Dari pihak Tiongkok, Gubernur Bank Rakyat Tiongkok (PBOC), Pan Gongsheng, mengatakan bahwa ekonomi terbesar kedua di dunia ini sedang mengalami transformasi besar dan mencari pendorong pertumbuhan baru.
Ia mengklarifikasi bahwa negara tersebut sedang beralih dari manufaktur dan real estat – pendorong pertumbuhan tradisional – menuju model ekonomi yang lebih baru yang didorong oleh konsumsi dan jasa. Dan "ekonomi terbesar kedua di dunia akan tumbuh sekitar 5% tahun ini."
Bapak Pan Gongsheng mencatat bahwa konsumsi dan produksi industri menunjukkan pertumbuhan yang baik pada bulan Oktober.

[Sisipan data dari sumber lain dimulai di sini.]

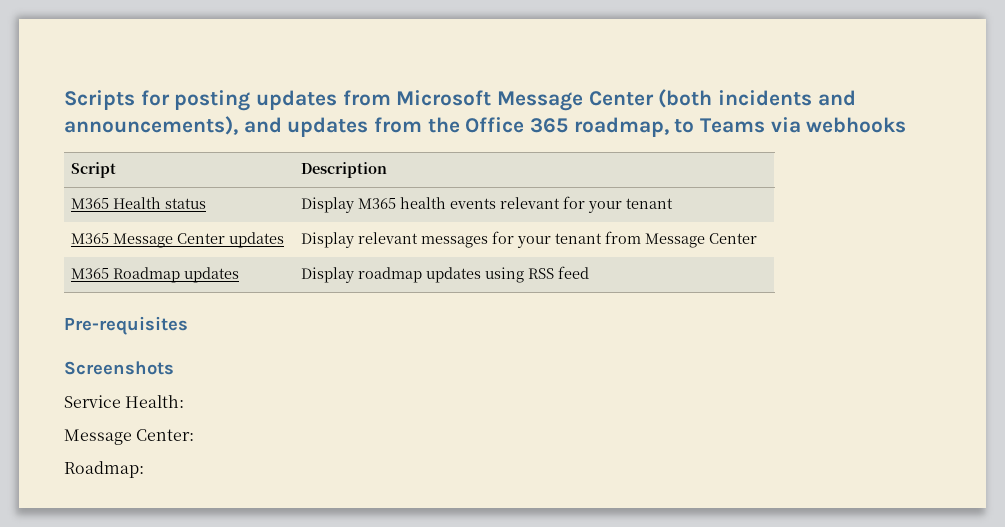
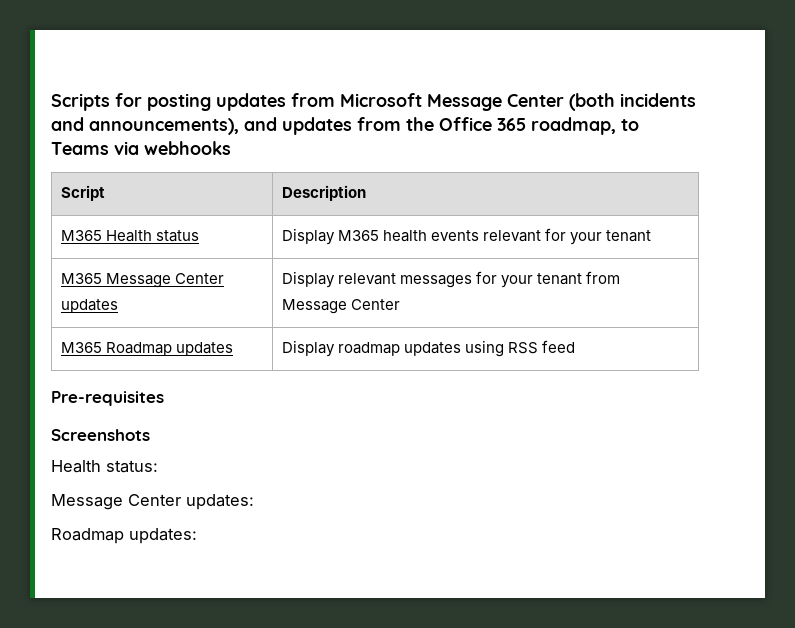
[64,395,185,408] [64,429,195,445] [64,461,144,478] Service Health: // Message Center: // Roadmap: -> [51,460,158,473] [51,494,254,510] [51,528,197,544] Health status: // Message Center updates: // Roadmap updates:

Namun, sektor properti masih bergulat dengan penjualan yang lesu dan penurunan harga rumah. Sektor ini berkembang pesat selama tiga dekade terakhir berkat pertumbuhan penduduk dan urbanisasi yang cepat. Secara total, sektor properti menyumbang hingga 30% dari PDB Tiongkok.
Pasar properti di negara dengan perekonomian terbesar kedua di dunia mengalami krisis pada tahun 2020. Gubernur PBOC menyatakan: “Pasar properti sedang mengalami beberapa penyesuaian. Dalam jangka panjang, penyesuaian tersebut akan menguntungkan transformasi model ekonomi negara. Pasar perumahan sedang berada di tengah transisi besar.”
Dengan latar belakang ini, Gubernur Pan Gongsheng berjanji untuk mempertahankan kebijakan moneter akomodatif untuk mendukung perekonomian, meskipun inflasi "telah mencapai titik terendah." Ia mengindikasikan bahwa harga konsumen di negara berpenduduk lebih dari satu miliar jiwa ini diperkirakan akan naik dalam beberapa bulan mendatang.
Secara khusus, pada bulan November, nilai tukar yuan Tiongkok terhadap dolar AS menunjukkan tren pemulihan yang kuat. Hal ini diharapkan berdampak positif pada perekonomian Tiongkok dan pemulihan kepercayaan pasar.
Media internasional juga melaporkan bahwa perusahaan dan bank global mengumpulkan dana yuan dalam jumlah rekor, yang mendorong yuan melampaui euro, dengan cepat menjadi mata uang terbesar kedua untuk pembiayaan perdagangan secara global.
Selain itu, pangsa mata uang Tiongkok dalam transaksi valuta asing juga terus meningkat. Menurut survei tahun 2022 oleh Bank for International Settlements (BIS), pangsa transaksi valuta asing dalam Renminbi (RMB) di pasar global telah meningkat dari 4,3% menjadi 7% selama tiga tahun terakhir.
Menurut Thịnh Tùng Thành, mantan Direktur Biro Survei dan Statistik di bawah PBOC, pemulihan nilai tukar yuan merupakan indikasi bahwa ekonomi Tiongkok telah mencapai titik terendah dan mulai pulih.
Dengan sinyal-sinyal positif yang telah disebutkan di atas, Gubernur PBOC menegaskan: “Ke depan, ekonomi Tiongkok akan tetap tangguh. Saya yakin bahwa Tiongkok akan mencapai pertumbuhan yang sehat dan berkelanjutan pada tahun 2024 dan seterusnya.”